══ THE DATA ══

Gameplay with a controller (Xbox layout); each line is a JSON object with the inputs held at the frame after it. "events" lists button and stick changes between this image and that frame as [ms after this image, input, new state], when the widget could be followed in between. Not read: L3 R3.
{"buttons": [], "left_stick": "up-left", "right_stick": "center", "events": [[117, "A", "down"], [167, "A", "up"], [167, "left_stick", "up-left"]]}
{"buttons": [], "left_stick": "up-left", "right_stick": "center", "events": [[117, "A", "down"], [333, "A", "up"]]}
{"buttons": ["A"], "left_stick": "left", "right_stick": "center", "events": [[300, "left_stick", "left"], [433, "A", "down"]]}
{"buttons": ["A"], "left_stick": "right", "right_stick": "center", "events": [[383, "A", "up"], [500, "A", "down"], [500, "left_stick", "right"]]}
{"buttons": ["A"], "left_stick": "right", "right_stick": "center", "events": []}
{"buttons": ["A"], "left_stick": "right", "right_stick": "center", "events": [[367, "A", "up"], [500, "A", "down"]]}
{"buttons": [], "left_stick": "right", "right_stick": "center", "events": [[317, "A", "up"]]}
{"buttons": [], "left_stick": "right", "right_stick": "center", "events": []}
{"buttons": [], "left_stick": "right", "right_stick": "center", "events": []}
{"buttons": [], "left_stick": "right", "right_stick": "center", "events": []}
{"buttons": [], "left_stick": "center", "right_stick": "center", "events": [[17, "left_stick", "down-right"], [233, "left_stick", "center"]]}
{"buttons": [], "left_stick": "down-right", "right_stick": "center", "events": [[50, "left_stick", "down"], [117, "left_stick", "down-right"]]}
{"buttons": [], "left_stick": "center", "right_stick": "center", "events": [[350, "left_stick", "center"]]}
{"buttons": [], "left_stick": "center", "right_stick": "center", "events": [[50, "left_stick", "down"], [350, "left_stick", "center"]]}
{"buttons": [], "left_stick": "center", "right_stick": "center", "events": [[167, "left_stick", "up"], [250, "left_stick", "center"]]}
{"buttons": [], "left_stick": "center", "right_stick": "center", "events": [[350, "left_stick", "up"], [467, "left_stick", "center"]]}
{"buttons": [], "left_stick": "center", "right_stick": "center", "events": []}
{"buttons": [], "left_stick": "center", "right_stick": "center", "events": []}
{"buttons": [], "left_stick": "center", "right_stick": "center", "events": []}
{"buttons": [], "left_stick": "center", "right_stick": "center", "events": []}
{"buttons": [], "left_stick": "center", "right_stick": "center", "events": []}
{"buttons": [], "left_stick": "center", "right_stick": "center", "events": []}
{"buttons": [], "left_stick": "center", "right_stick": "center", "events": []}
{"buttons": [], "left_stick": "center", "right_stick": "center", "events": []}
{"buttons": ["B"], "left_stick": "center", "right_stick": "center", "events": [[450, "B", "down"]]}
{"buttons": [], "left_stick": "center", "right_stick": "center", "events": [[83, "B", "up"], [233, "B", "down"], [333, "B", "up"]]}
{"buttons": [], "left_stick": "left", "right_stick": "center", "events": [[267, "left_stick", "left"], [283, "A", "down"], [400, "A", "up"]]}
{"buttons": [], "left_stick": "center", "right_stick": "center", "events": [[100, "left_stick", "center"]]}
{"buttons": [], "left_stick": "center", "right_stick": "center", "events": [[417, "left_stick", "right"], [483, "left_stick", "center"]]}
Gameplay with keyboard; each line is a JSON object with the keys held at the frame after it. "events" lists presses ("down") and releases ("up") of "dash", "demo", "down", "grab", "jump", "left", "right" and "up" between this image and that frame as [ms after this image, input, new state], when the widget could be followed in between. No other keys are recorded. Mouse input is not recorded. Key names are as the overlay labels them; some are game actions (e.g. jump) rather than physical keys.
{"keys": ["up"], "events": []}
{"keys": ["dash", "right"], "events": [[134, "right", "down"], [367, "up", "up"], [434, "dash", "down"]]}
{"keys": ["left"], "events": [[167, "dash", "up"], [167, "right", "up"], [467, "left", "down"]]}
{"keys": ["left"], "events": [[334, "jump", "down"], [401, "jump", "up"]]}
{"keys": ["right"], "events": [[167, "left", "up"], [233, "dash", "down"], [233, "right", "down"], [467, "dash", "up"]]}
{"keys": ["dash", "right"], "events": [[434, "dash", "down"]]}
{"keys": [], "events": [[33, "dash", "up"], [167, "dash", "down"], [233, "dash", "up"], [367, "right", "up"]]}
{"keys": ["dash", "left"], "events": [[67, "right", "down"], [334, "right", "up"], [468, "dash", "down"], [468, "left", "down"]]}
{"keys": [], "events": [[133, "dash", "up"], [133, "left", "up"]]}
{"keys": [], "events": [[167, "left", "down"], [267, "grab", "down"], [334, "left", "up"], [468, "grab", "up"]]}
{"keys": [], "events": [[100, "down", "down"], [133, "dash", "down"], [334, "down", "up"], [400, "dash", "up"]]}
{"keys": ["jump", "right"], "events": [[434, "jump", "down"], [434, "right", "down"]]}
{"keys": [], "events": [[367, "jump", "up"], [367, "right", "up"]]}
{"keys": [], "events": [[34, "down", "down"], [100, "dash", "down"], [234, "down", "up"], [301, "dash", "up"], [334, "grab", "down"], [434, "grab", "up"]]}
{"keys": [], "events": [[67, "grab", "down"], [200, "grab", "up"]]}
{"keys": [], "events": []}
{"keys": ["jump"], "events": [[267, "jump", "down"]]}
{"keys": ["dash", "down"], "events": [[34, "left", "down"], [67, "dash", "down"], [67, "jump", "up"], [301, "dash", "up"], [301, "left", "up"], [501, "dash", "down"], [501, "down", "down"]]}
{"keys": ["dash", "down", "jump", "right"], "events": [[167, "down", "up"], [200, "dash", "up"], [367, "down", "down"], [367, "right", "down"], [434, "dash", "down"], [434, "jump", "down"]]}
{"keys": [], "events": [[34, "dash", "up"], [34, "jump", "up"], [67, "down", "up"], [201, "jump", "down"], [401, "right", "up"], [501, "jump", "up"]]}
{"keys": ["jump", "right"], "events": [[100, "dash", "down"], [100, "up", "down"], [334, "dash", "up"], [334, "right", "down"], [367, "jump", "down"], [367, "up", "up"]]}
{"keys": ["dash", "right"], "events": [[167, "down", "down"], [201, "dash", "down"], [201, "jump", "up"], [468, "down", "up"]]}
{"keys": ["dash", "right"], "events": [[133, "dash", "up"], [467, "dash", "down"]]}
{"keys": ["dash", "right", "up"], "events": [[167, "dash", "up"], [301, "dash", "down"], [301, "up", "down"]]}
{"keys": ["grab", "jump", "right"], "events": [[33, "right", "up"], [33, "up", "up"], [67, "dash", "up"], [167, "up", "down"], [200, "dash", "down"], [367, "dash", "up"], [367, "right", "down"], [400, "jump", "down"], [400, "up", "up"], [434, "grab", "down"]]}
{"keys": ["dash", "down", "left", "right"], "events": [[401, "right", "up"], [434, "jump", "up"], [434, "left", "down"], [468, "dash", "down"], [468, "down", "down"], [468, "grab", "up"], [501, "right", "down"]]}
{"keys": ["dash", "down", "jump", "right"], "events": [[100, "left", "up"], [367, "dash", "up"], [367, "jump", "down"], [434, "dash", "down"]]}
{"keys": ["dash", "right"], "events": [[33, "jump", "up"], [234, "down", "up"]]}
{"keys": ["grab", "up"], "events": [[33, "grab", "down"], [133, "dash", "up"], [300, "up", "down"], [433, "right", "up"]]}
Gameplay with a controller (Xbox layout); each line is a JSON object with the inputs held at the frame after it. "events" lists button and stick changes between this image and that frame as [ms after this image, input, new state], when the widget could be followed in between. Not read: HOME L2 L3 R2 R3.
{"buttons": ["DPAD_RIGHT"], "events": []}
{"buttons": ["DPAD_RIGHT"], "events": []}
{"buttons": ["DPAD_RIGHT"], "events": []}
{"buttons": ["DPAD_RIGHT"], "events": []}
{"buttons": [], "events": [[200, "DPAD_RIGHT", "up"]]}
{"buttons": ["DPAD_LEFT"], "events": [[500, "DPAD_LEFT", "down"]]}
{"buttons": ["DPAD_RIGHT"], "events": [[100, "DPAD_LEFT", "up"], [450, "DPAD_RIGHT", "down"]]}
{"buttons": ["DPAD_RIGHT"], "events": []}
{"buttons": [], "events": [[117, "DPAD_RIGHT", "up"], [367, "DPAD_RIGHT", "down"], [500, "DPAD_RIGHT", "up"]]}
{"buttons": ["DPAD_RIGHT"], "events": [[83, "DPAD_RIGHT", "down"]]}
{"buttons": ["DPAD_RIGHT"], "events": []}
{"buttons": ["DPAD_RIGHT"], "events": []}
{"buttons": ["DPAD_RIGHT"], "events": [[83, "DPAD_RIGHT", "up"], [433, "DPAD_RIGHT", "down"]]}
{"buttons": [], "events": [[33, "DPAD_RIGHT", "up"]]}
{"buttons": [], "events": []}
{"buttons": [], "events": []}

═══

__EXERCISE DIRECTIONS__
Pull out all lines in the data above that include "object".

__RESULT__
Gameplay with a controller (Xbox layout); each line is a JSON object with the inputs held at the frame after it. "events" lists button and stick changes between this image and that frame as [ms after this image, input, new state], when the widget could be followed in between. Not read: L3 R3.
Gameplay with keyboard; each line is a JSON object with the keys held at the frame after it. "events" lists presses ("down") and releases ("up") of "dash", "demo", "down", "grab", "jump", "left", "right" and "up" between this image and that frame as [ms after this image, input, new state], when the widget could be followed in between. No other keys are recorded. Mouse input is not recorded. Key names are as the overlay labels them; some are game actions (e.g. jump) rather than physical keys.
Gameplay with a controller (Xbox layout); each line is a JSON object with the inputs held at the frame after it. "events" lists button and stick changes between this image and that frame as [ms after this image, input, new state], when the widget could be followed in between. Not read: HOME L2 L3 R2 R3.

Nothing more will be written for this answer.